• **WHAT THE TASK ASKS**
Arrange the lines of the items from the first line through the line containing "common name: Hættemåge", inclusive, as a Markdown table with the columns "Row" and "Text". Number each line and omit any blank lines.

>> begin

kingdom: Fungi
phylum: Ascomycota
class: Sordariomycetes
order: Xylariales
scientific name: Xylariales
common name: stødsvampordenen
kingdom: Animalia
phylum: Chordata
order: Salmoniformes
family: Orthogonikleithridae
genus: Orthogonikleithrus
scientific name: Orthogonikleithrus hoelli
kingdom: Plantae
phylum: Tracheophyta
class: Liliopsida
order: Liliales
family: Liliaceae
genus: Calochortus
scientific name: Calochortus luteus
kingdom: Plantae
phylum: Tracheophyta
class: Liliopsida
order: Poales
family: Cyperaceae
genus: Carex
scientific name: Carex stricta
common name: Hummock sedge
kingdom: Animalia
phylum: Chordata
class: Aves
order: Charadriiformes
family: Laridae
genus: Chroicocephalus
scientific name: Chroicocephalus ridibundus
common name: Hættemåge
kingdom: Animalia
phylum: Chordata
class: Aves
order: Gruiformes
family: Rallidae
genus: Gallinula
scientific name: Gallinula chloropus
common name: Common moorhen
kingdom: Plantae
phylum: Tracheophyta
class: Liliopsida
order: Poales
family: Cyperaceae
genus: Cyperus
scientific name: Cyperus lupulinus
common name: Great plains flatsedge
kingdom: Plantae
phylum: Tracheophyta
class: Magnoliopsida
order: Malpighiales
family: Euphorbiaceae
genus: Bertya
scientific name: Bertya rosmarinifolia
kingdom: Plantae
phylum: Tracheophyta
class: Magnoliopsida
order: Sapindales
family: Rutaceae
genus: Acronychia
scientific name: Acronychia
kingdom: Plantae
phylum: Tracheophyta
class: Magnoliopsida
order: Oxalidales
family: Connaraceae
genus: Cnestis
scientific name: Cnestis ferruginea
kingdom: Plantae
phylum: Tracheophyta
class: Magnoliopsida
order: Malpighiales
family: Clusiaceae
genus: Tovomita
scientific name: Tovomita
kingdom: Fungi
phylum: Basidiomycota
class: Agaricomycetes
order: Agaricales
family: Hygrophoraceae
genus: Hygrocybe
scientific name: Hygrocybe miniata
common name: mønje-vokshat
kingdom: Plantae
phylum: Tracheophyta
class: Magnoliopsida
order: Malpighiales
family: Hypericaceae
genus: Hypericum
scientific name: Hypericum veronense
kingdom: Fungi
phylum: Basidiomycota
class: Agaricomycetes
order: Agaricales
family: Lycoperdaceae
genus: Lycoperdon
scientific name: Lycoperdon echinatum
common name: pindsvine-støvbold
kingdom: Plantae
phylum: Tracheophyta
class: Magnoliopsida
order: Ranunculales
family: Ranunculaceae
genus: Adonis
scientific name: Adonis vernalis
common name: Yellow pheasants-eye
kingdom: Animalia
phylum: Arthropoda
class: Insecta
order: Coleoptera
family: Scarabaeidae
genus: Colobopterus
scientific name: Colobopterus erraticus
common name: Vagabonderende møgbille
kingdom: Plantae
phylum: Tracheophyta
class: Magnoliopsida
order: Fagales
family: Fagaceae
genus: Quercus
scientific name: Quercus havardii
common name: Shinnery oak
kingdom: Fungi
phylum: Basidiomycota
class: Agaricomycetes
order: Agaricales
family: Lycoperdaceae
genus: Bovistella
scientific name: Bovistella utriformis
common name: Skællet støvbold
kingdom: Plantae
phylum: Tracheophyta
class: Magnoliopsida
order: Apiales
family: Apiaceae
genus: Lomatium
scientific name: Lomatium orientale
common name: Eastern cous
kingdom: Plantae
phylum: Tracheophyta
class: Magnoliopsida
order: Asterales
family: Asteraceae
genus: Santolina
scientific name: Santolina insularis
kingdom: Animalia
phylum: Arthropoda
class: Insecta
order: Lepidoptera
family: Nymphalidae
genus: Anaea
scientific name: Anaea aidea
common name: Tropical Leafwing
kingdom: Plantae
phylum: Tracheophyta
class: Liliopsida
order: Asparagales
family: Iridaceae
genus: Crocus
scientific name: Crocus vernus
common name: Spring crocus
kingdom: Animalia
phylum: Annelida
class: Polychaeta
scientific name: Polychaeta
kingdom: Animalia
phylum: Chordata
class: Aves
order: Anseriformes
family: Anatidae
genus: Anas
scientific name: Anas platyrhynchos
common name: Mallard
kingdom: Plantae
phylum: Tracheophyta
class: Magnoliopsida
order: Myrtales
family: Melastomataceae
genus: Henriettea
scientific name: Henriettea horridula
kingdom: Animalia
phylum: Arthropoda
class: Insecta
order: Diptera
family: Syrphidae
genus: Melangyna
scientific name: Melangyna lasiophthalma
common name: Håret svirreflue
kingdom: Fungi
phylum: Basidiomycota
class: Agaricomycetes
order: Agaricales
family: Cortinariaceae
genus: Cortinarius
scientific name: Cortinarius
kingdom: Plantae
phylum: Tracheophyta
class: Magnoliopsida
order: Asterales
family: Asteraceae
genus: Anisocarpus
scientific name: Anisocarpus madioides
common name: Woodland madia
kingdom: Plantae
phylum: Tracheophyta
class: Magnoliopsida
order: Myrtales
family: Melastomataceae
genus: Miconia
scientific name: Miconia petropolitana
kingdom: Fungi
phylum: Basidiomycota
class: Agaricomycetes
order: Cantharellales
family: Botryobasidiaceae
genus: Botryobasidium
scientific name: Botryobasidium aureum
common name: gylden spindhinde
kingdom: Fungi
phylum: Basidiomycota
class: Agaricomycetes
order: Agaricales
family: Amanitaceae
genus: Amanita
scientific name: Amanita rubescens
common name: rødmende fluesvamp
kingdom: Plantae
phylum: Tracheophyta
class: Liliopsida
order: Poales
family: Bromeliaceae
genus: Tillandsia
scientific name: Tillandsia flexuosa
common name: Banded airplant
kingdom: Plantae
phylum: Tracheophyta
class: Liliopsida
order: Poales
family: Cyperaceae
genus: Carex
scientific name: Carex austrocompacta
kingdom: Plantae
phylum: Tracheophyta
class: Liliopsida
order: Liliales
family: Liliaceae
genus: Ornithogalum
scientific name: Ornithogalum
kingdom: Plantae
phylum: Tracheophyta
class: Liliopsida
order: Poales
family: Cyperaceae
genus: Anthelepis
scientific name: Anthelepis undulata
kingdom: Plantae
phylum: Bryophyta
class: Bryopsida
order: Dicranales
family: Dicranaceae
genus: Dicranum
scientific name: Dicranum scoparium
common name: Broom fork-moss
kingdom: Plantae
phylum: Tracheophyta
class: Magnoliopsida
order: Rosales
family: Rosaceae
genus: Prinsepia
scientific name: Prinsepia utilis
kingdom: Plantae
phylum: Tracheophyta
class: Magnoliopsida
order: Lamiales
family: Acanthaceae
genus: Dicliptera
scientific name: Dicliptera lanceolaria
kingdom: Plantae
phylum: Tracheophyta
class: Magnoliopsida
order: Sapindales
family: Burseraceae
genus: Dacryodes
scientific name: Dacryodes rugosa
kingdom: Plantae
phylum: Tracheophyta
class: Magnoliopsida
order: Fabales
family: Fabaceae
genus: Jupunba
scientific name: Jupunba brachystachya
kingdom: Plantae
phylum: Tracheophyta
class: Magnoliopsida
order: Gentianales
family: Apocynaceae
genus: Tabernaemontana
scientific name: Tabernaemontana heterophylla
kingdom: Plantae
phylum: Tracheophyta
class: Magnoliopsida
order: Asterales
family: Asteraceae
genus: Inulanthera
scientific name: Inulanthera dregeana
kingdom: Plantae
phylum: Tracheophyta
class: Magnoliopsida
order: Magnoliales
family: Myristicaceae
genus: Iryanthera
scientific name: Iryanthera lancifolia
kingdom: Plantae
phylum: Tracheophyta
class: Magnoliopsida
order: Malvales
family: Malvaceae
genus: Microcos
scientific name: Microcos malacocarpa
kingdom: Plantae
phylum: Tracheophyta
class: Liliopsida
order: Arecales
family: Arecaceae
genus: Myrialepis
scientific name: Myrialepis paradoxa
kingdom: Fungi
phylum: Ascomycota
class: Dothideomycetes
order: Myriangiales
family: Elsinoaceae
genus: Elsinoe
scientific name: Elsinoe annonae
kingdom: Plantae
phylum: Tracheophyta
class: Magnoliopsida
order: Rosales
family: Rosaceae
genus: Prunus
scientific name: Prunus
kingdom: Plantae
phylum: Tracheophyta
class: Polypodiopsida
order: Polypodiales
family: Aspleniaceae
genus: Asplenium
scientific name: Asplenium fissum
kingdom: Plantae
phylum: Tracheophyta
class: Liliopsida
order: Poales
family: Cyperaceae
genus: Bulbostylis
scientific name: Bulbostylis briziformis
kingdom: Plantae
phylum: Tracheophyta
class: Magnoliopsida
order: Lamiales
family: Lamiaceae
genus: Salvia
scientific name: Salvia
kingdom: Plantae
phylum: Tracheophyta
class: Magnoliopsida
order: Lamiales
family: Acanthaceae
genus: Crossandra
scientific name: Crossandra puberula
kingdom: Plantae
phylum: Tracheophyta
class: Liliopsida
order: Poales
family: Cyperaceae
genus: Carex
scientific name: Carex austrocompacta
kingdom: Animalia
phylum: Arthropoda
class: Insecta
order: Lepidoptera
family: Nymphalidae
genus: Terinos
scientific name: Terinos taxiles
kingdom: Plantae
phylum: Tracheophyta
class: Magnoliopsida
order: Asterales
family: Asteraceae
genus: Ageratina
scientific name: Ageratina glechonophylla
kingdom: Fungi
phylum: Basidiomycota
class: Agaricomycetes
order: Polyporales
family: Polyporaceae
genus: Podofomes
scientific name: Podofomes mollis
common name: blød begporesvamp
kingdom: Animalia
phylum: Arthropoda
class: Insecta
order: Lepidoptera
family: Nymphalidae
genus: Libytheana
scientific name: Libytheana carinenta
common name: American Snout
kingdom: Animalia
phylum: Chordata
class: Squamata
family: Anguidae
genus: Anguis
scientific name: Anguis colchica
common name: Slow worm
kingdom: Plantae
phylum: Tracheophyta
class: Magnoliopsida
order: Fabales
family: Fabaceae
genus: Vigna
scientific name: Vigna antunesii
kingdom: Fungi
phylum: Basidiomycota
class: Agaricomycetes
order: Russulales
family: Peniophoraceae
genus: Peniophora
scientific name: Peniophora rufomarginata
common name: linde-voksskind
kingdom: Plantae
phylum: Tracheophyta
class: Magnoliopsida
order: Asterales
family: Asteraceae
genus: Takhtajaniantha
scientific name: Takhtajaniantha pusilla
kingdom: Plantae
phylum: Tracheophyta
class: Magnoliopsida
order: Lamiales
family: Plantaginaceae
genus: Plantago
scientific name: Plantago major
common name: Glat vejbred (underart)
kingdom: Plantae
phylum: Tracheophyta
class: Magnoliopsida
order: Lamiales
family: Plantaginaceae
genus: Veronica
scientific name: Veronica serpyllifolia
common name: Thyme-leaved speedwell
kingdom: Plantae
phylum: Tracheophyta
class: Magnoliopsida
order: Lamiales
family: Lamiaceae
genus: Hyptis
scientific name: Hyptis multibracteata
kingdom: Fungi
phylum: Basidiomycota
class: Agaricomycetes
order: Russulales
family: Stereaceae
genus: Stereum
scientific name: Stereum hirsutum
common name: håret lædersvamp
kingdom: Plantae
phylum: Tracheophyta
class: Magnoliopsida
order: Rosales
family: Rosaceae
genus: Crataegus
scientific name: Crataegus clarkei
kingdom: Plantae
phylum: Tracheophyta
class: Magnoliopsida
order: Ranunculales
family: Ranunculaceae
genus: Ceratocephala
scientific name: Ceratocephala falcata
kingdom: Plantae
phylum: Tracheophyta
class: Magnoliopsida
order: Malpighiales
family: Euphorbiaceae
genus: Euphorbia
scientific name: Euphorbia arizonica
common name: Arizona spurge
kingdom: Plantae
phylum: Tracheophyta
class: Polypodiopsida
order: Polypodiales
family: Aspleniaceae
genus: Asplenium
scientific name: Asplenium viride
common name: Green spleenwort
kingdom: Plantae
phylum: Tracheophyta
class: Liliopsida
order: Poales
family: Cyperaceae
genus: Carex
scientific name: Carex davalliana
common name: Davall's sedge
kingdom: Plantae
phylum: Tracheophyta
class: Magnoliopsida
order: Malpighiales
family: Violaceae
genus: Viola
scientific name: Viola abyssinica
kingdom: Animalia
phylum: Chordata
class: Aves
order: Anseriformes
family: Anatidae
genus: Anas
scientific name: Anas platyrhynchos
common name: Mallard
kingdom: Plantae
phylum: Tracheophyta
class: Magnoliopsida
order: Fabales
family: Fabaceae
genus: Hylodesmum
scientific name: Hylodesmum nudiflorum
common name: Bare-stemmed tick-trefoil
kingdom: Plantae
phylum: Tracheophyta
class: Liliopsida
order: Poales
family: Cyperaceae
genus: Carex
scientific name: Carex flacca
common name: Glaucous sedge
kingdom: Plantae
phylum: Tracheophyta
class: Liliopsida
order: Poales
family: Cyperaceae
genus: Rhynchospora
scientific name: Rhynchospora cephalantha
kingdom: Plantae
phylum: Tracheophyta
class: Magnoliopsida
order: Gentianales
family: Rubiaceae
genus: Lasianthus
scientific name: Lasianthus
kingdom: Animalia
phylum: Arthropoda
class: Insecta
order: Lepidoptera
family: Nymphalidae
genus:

>> end

• **PROBLEM SOLUTION**
| Row | Text |
|---|---|
| 1 | kingdom: Fungi |
| 2 | phylum: Ascomycota |
| 3 | class: Sordariomycetes |
| 4 | order: Xylariales |
| 5 | scientific name: Xylariales |
| 6 | common name: stødsvampordenen |
| 7 | kingdom: Animalia |
| 8 | phylum: Chordata |
| 9 | order: Salmoniformes |
| 10 | family: Orthogonikleithridae |
| 11 | genus: Orthogonikleithrus |
| 12 | scientific name: Orthogonikleithrus hoelli |
| 13 | kingdom: Plantae |
| 14 | phylum: Tracheophyta |
| 15 | class: Liliopsida |
| 16 | order: Liliales |
| 17 | family: Liliaceae |
| 18 | genus: Calochortus |
| 19 | scientific name: Calochortus luteus |
| 20 | kingdom: Plantae |
| 21 | phylum: Tracheophyta |
| 22 | class: Liliopsida |
| 23 | order: Poales |
| 24 | family: Cyperaceae |
| 25 | genus: Carex |
| 26 | scientific name: Carex stricta |
| 27 | common name: Hummock sedge |
| 28 | kingdom: Animalia |
| 29 | phylum: Chordata |
| 30 | class: Aves |
| 31 | order: Charadriiformes |
| 32 | family: Laridae |
| 33 | genus: Chroicocephalus |
| 34 | scientific name: Chroicocephalus ridibundus |
| 35 | common name: Hættemåge |